YOUR GOAL.
Write out exactly the lines of the entries below from the one holding "X252867000Y-77089000D03*" to the one holding "X221102000Y-103124000D03*", inclusive, and leave out all other lines.

MATERIAL FOR THE TASK.
+++
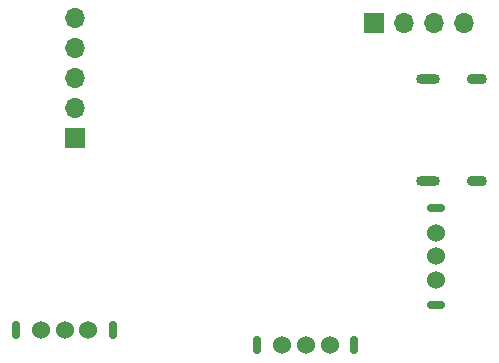
<source format=gbr>
%TF.GenerationSoftware,KiCad,Pcbnew,(6.0.10)*%
%TF.CreationDate,2023-02-27T18:55:57-05:00*%
%TF.ProjectId,ECG_2.0,4543475f-322e-4302-9e6b-696361645f70,rev?*%
%TF.SameCoordinates,Original*%
%TF.FileFunction,Soldermask,Bot*%
%TF.FilePolarity,Negative*%
%FSLAX46Y46*%
G04 Gerber Fmt 4.6, Leading zero omitted, Abs format (unit mm)*
G04 Created by KiCad (PCBNEW (6.0.10)) date 2023-02-27 18:55:57*
%MOMM*%
%LPD*%
G01*
G04 APERTURE LIST*
%ADD10R,1.700000X1.700000*%
%ADD11O,1.700000X1.700000*%
%ADD12O,0.750000X1.550000*%
%ADD13C,1.524000*%
%ADD14O,1.550000X0.750000*%
%ADD15O,2.000000X0.900000*%
%ADD16O,1.700000X0.900000*%
G04 APERTURE END LIST*
D10*
%TO.C,J1*%
X219964000Y-86863000D03*
D11*
X219964000Y-84323000D03*
X219964000Y-81783000D03*
X219964000Y-79243000D03*
X219964000Y-76703000D03*
%TD*%
D12*
%TO.C,U7*%
X235422000Y-104394000D03*
X243622000Y-104394000D03*
D13*
X237522000Y-104394000D03*
X239522000Y-104394000D03*
X241522000Y-104394000D03*
%TD*%
D14*
%TO.C,U5*%
X250577000Y-100976000D03*
X250577000Y-92776000D03*
D13*
X250577000Y-98876000D03*
X250577000Y-96876000D03*
X250577000Y-94876000D03*
%TD*%
D10*
%TO.C,J2*%
X245247000Y-77089000D03*
D11*
X247787000Y-77089000D03*
X250327000Y-77089000D03*
X252867000Y-77089000D03*
%TD*%
D15*
%TO.C,U9*%
X249825500Y-81880000D03*
X249825500Y-90530000D03*
D16*
X253995500Y-90530000D03*
X253995500Y-81880000D03*
%TD*%
D12*
%TO.C,U4*%
X223202000Y-103124000D03*
X215002000Y-103124000D03*
D13*
X217102000Y-103124000D03*
X219102000Y-103124000D03*
X221102000Y-103124000D03*
%TD*%
M02*

</source>
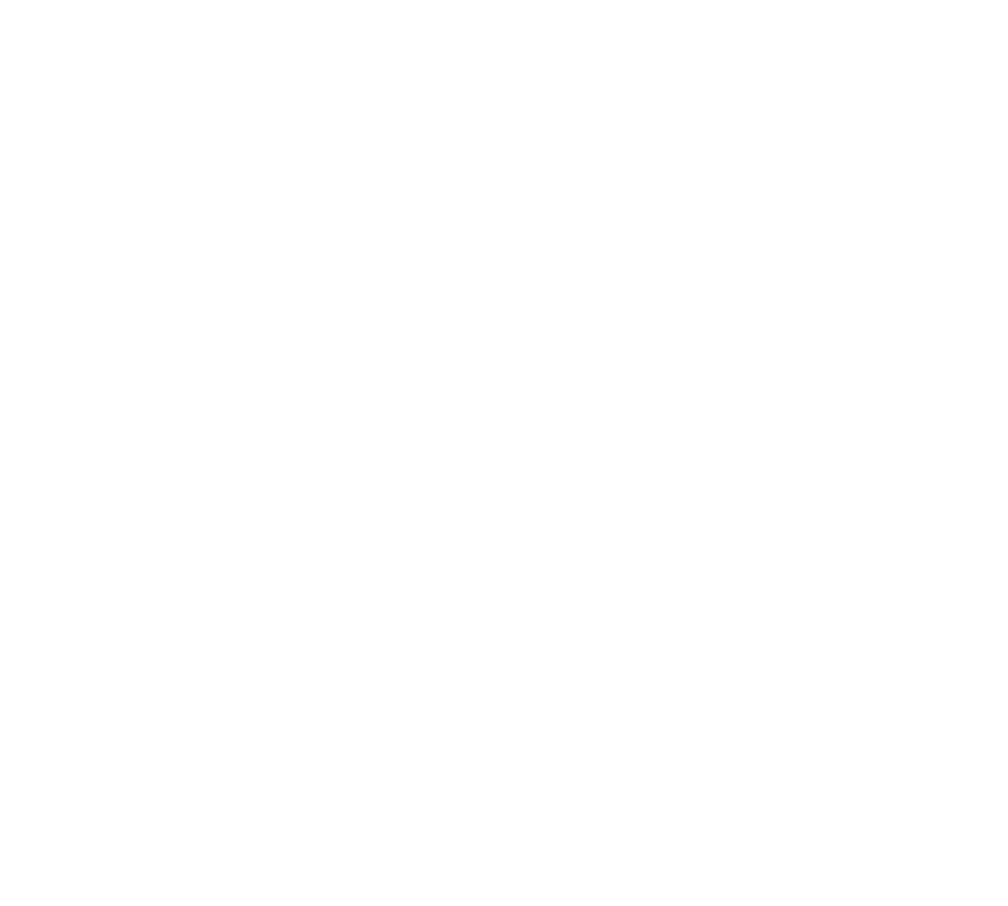
<source format=gbr>
%TF.GenerationSoftware,KiCad,Pcbnew,7.0.9*%
%TF.CreationDate,2024-08-21T19:12:35-06:00*%
%TF.ProjectId,top 40K layer,746f7020-3430-44b2-906c-617965722e6b,rev?*%
%TF.SameCoordinates,Original*%
%TF.FileFunction,Legend,Top*%
%TF.FilePolarity,Positive*%
%FSLAX46Y46*%
G04 Gerber Fmt 4.6, Leading zero omitted, Abs format (unit mm)*
G04 Created by KiCad (PCBNEW 7.0.9) date 2024-08-21 19:12:35*
%MOMM*%
%LPD*%
G01*
G04 APERTURE LIST*
%ADD10C,0.100000*%
%ADD11C,0.150000*%
%ADD12C,3.450000*%
G04 APERTURE END LIST*
D10*
X41013095Y-20600419D02*
X41013095Y-19600419D01*
X41013095Y-20076609D02*
X41584523Y-20076609D01*
X41584523Y-20600419D02*
X41584523Y-19600419D01*
X42584523Y-20600419D02*
X42013095Y-20600419D01*
X42298809Y-20600419D02*
X42298809Y-19600419D01*
X42298809Y-19600419D02*
X42203571Y-19743276D01*
X42203571Y-19743276D02*
X42108333Y-19838514D01*
X42108333Y-19838514D02*
X42013095Y-19886133D01*
X120563095Y-20600419D02*
X120563095Y-19600419D01*
X120563095Y-20076609D02*
X121134523Y-20076609D01*
X121134523Y-20600419D02*
X121134523Y-19600419D01*
X121563095Y-19695657D02*
X121610714Y-19648038D01*
X121610714Y-19648038D02*
X121705952Y-19600419D01*
X121705952Y-19600419D02*
X121944047Y-19600419D01*
X121944047Y-19600419D02*
X122039285Y-19648038D01*
X122039285Y-19648038D02*
X122086904Y-19695657D01*
X122086904Y-19695657D02*
X122134523Y-19790895D01*
X122134523Y-19790895D02*
X122134523Y-19886133D01*
X122134523Y-19886133D02*
X122086904Y-20028990D01*
X122086904Y-20028990D02*
X121515476Y-20600419D01*
X121515476Y-20600419D02*
X122134523Y-20600419D01*
X41013095Y-92590419D02*
X41013095Y-91590419D01*
X41013095Y-92066609D02*
X41584523Y-92066609D01*
X41584523Y-92590419D02*
X41584523Y-91590419D01*
X41965476Y-91590419D02*
X42584523Y-91590419D01*
X42584523Y-91590419D02*
X42251190Y-91971371D01*
X42251190Y-91971371D02*
X42394047Y-91971371D01*
X42394047Y-91971371D02*
X42489285Y-92018990D01*
X42489285Y-92018990D02*
X42536904Y-92066609D01*
X42536904Y-92066609D02*
X42584523Y-92161847D01*
X42584523Y-92161847D02*
X42584523Y-92399942D01*
X42584523Y-92399942D02*
X42536904Y-92495180D01*
X42536904Y-92495180D02*
X42489285Y-92542800D01*
X42489285Y-92542800D02*
X42394047Y-92590419D01*
X42394047Y-92590419D02*
X42108333Y-92590419D01*
X42108333Y-92590419D02*
X42013095Y-92542800D01*
X42013095Y-92542800D02*
X41965476Y-92495180D01*
X120563095Y-92590419D02*
X120563095Y-91590419D01*
X120563095Y-92066609D02*
X121134523Y-92066609D01*
X121134523Y-92590419D02*
X121134523Y-91590419D01*
X122039285Y-91923752D02*
X122039285Y-92590419D01*
X121801190Y-91542800D02*
X121563095Y-92257085D01*
X121563095Y-92257085D02*
X122182142Y-92257085D01*
%LPC*%
D11*
X-10000000Y7500000D02*
X172500000Y7500000D01*
X172500000Y-182500000D01*
X-10000000Y-182500000D01*
X-10000000Y7500000D01*
G36*
X-10000000Y7500000D02*
G01*
X172500000Y7500000D01*
X172500000Y-182500000D01*
X-10000000Y-182500000D01*
X-10000000Y7500000D01*
G37*
D12*
%TO.C,H1*%
X41775000Y-42995000D03*
%TD*%
%TO.C,H2*%
X121325000Y-42995000D03*
%TD*%
%TO.C,H3*%
X41775000Y-114985000D03*
%TD*%
%TO.C,H4*%
X121325000Y-114985000D03*
%TD*%
%LPD*%
M02*

</source>
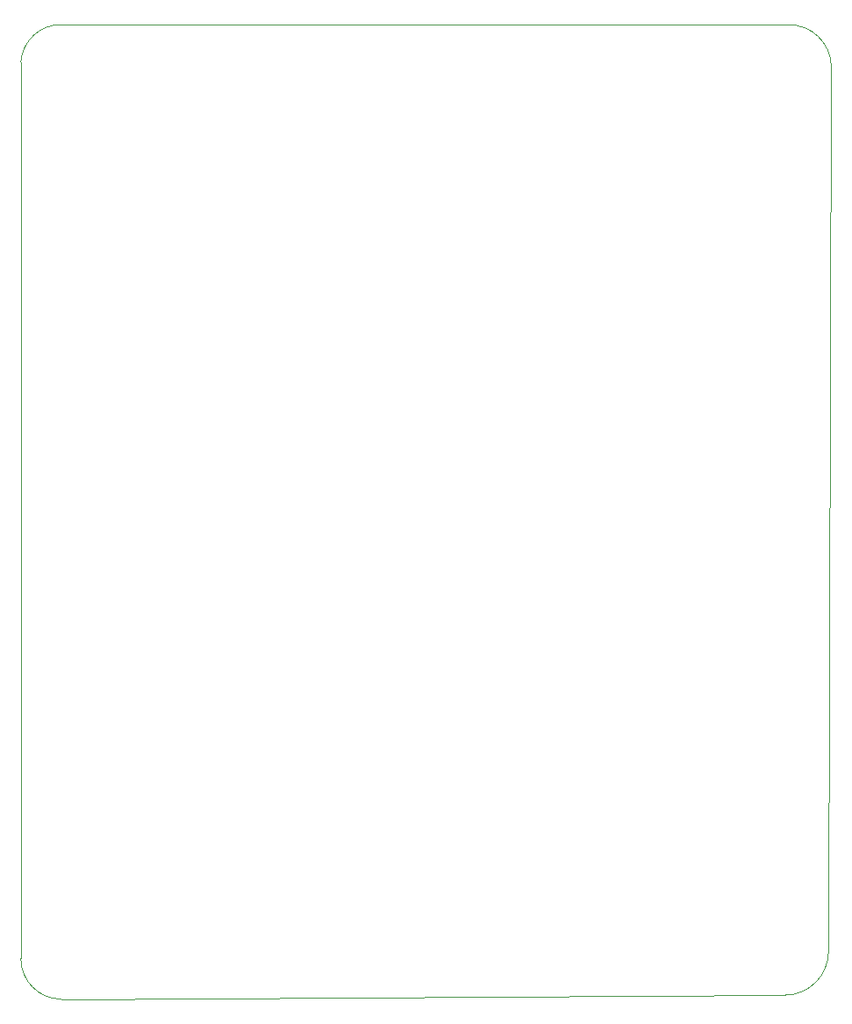
<source format=gbr>
%TF.GenerationSoftware,KiCad,Pcbnew,9.0.1*%
%TF.CreationDate,2025-07-05T17:29:08+03:00*%
%TF.ProjectId,Main,4d61696e-2e6b-4696-9361-645f70636258,rev?*%
%TF.SameCoordinates,Original*%
%TF.FileFunction,Profile,NP*%
%FSLAX46Y46*%
G04 Gerber Fmt 4.6, Leading zero omitted, Abs format (unit mm)*
G04 Created by KiCad (PCBNEW 9.0.1) date 2025-07-05 17:29:08*
%MOMM*%
%LPD*%
G01*
G04 APERTURE LIST*
%TA.AperFunction,Profile*%
%ADD10C,0.100000*%
%TD*%
G04 APERTURE END LIST*
D10*
X130800000Y-115900000D02*
X131066805Y-30459649D01*
X52863055Y-30080003D02*
X52867534Y-116580999D01*
X130800000Y-115900000D02*
G75*
G02*
X126600000Y-120100000I-4200000J0D01*
G01*
X126881747Y-26473280D02*
G75*
G02*
X131066805Y-30460228I99055J-4086003D01*
G01*
X52863055Y-30080000D02*
G75*
G02*
X56850127Y-26455310I3881406J-264267D01*
G01*
X56767534Y-120487842D02*
G75*
G02*
X52867534Y-116587842I0J3900000D01*
G01*
X56850000Y-26460000D02*
X126887286Y-26471413D01*
X56767534Y-120487842D02*
X126600000Y-120100000D01*
M02*

</source>
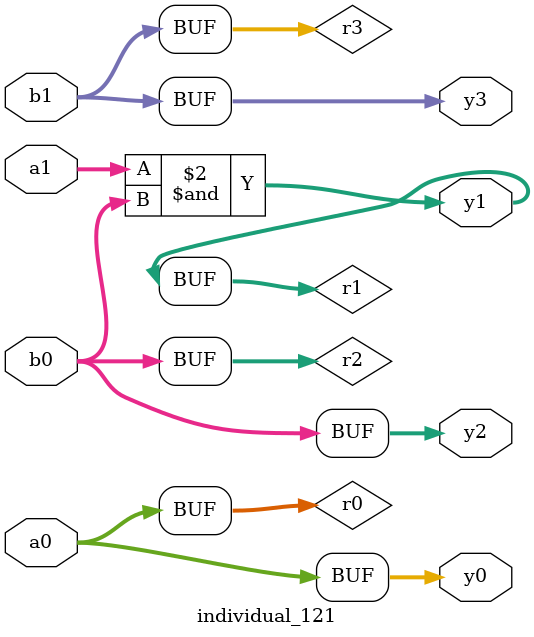
<source format=sv>
module individual_121(input logic [15:0] a1, input logic [15:0] a0, input logic [15:0] b1, input logic [15:0] b0, output logic [15:0] y3, output logic [15:0] y2, output logic [15:0] y1, output logic [15:0] y0);
logic [15:0] r0, r1, r2, r3; 
 always@(*) begin 
	 r0 = a0; r1 = a1; r2 = b0; r3 = b1; 
 	 r1  &=  b0 ;
 	 y3 = r3; y2 = r2; y1 = r1; y0 = r0; 
end
endmodule
</source>
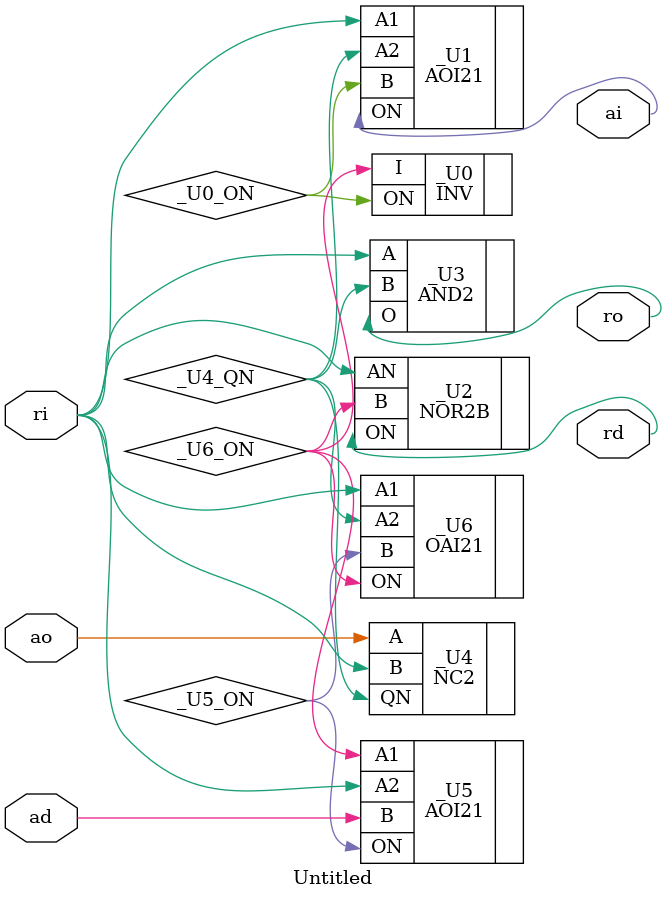
<source format=v>
module Untitled (ad, ao, ri, ai, rd, ro);
    input ad, ao, ri;
    output ai, rd, ro;

    // This inverter should have a short delay
    INV _U0 (.ON(_U0_ON), .I(_U6_ON));
    AOI21 _U1 (.ON(ai), .A1(ri), .A2(_U4_QN), .B(_U0_ON));
    NOR2B _U2 (.ON(rd), .AN(ri), .B(_U6_ON));
    AND2 _U3 (.O(ro), .A(ri), .B(_U4_QN));
    NC2 _U4 (.QN(_U4_QN), .A(ao), .B(ri));
    AOI21 _U5 (.ON(_U5_ON), .A1(_U6_ON), .A2(ri), .B(ad));
    OAI21 _U6 (.ON(_U6_ON), .A1(ri), .A2(_U4_QN), .B(_U5_ON));

    // signal values at the initial state:
    // _U0_ON !ai !rd !ro _U4_QN _U5_ON !_U6_ON !ad !ao !ri
endmodule

</source>
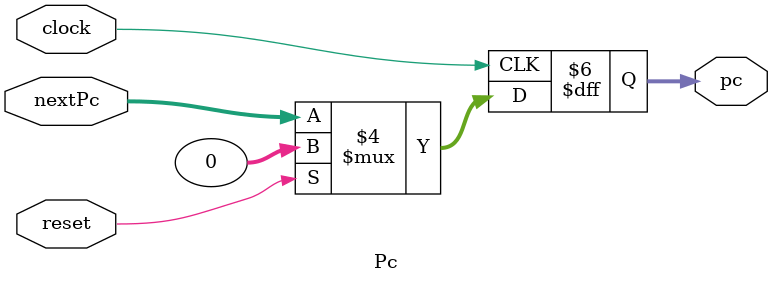
<source format=v>
`timescale 1ns / 1ps

module Pc (

		input clock,
		input reset,

		input [31:0] nextPc,
		output reg [31:0] pc = 0
	);

	always @(posedge clock) begin
		if (reset) begin
			pc <= 0;
		end else begin
			pc <= nextPc;
		end
	end
endmodule

</source>
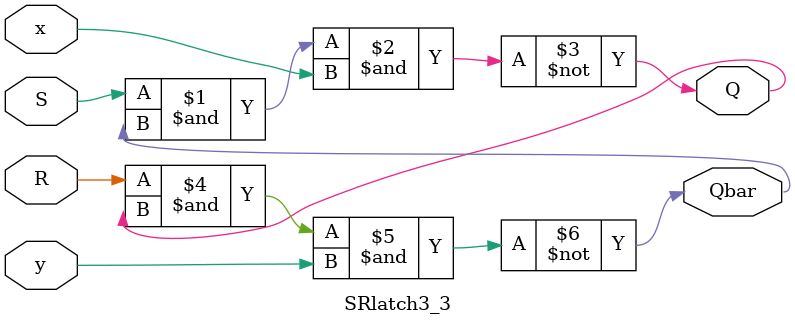
<source format=v>
`timescale 1ns/1ns

module SRlatch3_2(input S, R, x, output Q, Qbar);
	nand #12 N1(Q, S, Qbar, x);
	nand #8 N2(Qbar, R, Q);
endmodule

module SRlatch3_3(input S, R, x, y, output Q, Qbar);
	nand #12 N1(Q, S, Qbar, x);
	nand #12 N2(Qbar, R, Q, y);
endmodule
</source>
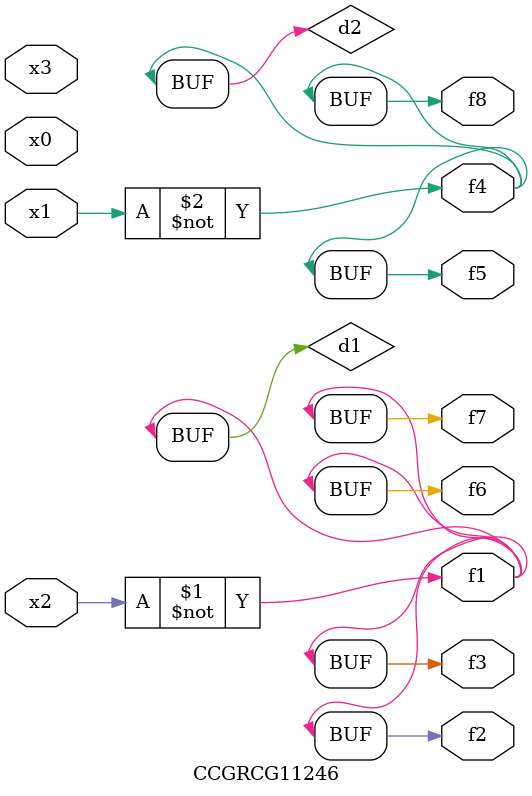
<source format=v>
module CCGRCG11246(
	input x0, x1, x2, x3,
	output f1, f2, f3, f4, f5, f6, f7, f8
);

	wire d1, d2;

	xnor (d1, x2);
	not (d2, x1);
	assign f1 = d1;
	assign f2 = d1;
	assign f3 = d1;
	assign f4 = d2;
	assign f5 = d2;
	assign f6 = d1;
	assign f7 = d1;
	assign f8 = d2;
endmodule

</source>
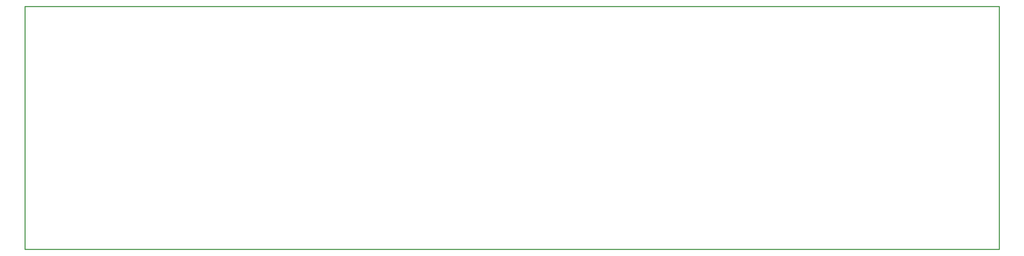
<source format=gbr>
G75*
G70*
%OFA0B0*%
%FSLAX24Y24*%
%IPPOS*%
%LPD*%
%AMOC8*
5,1,8,0,0,1.08239X$1,22.5*
%
%ADD10C,0.0160*%
D10*
X012609Y000181D02*
X012609Y040181D01*
X172609Y040181D01*
X172609Y000181D01*
X012609Y000181D01*
M02*

</source>
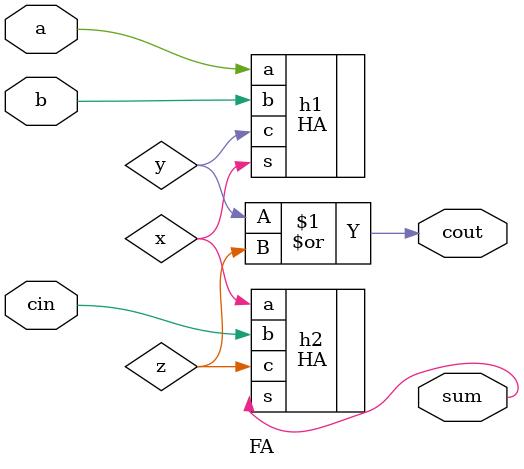
<source format=v>
`timescale 1ns / 1ps

module FA(a,b,cin,sum,cout);
  input a,b,cin;
  output sum,cout;
  wire x,y,z;
 
  HA h1(.a(a),.b(b),.s(x),.c(y));
  
  HA h2(.a(x),.b(cin),.s(sum),.c(z));
  
  or o1(cout,y,z);
  
endmodule 


</source>
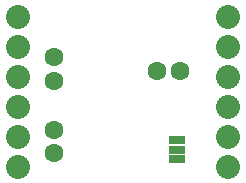
<source format=gbs>
G75*
%MOIN*%
%OFA0B0*%
%FSLAX24Y24*%
%IPPOS*%
%LPD*%
%AMOC8*
5,1,8,0,0,1.08239X$1,22.5*
%
%ADD10C,0.0800*%
%ADD11C,0.0630*%
%ADD12R,0.0560X0.0310*%
D10*
X001772Y001024D03*
X001772Y002024D03*
X001772Y003024D03*
X001772Y004024D03*
X001772Y005024D03*
X001772Y006024D03*
X008772Y006024D03*
X008772Y005024D03*
X008772Y004024D03*
X008772Y003024D03*
X008772Y002024D03*
X008772Y001024D03*
D11*
X007189Y004209D03*
X006402Y004209D03*
X002985Y003882D03*
X002985Y004670D03*
X002965Y002252D03*
X002965Y001465D03*
D12*
X007071Y001583D03*
X007071Y001263D03*
X007071Y001903D03*
M02*

</source>
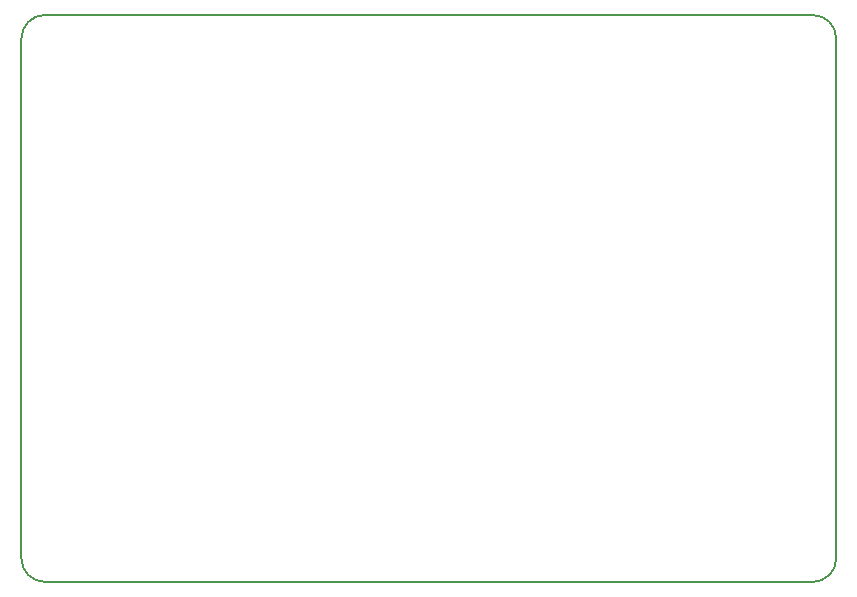
<source format=gbr>
G04 #@! TF.GenerationSoftware,KiCad,Pcbnew,(5.0.1)-3*
G04 #@! TF.CreationDate,2021-02-17T13:04:12+05:45*
G04 #@! TF.ProjectId,Logic-circuit,4C6F6769632D636972637569742E6B69,rev?*
G04 #@! TF.SameCoordinates,Original*
G04 #@! TF.FileFunction,Profile,NP*
%FSLAX46Y46*%
G04 Gerber Fmt 4.6, Leading zero omitted, Abs format (unit mm)*
G04 Created by KiCad (PCBNEW (5.0.1)-3) date 2/17/2021 1:04:12 PM*
%MOMM*%
%LPD*%
G01*
G04 APERTURE LIST*
%ADD10C,0.150000*%
G04 APERTURE END LIST*
D10*
X57000000Y-94000000D02*
X57000000Y-50000000D01*
X124000000Y-96000000D02*
X59000000Y-96000000D01*
X126000000Y-50000000D02*
X126000000Y-94000000D01*
X59000000Y-48000000D02*
X124000000Y-48000000D01*
X57000000Y-50000000D02*
G75*
G02X59000000Y-48000000I2000000J0D01*
G01*
X124000000Y-48000000D02*
G75*
G02X126000000Y-50000000I0J-2000000D01*
G01*
X126000000Y-94000000D02*
G75*
G02X124000000Y-96000000I-2000000J0D01*
G01*
X59000000Y-96000000D02*
G75*
G02X57000000Y-94000000I0J2000000D01*
G01*
M02*

</source>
+++
EXERCISE OUTPUT.
X252867000Y-77089000D03*
%TD*%
D15*
%TO.C,U9*%
X249825500Y-81880000D03*
X249825500Y-90530000D03*
D16*
X253995500Y-90530000D03*
X253995500Y-81880000D03*
%TD*%
D12*
%TO.C,U4*%
X223202000Y-103124000D03*
X215002000Y-103124000D03*
D13*
X217102000Y-103124000D03*
X219102000Y-103124000D03*
X221102000Y-103124000D03*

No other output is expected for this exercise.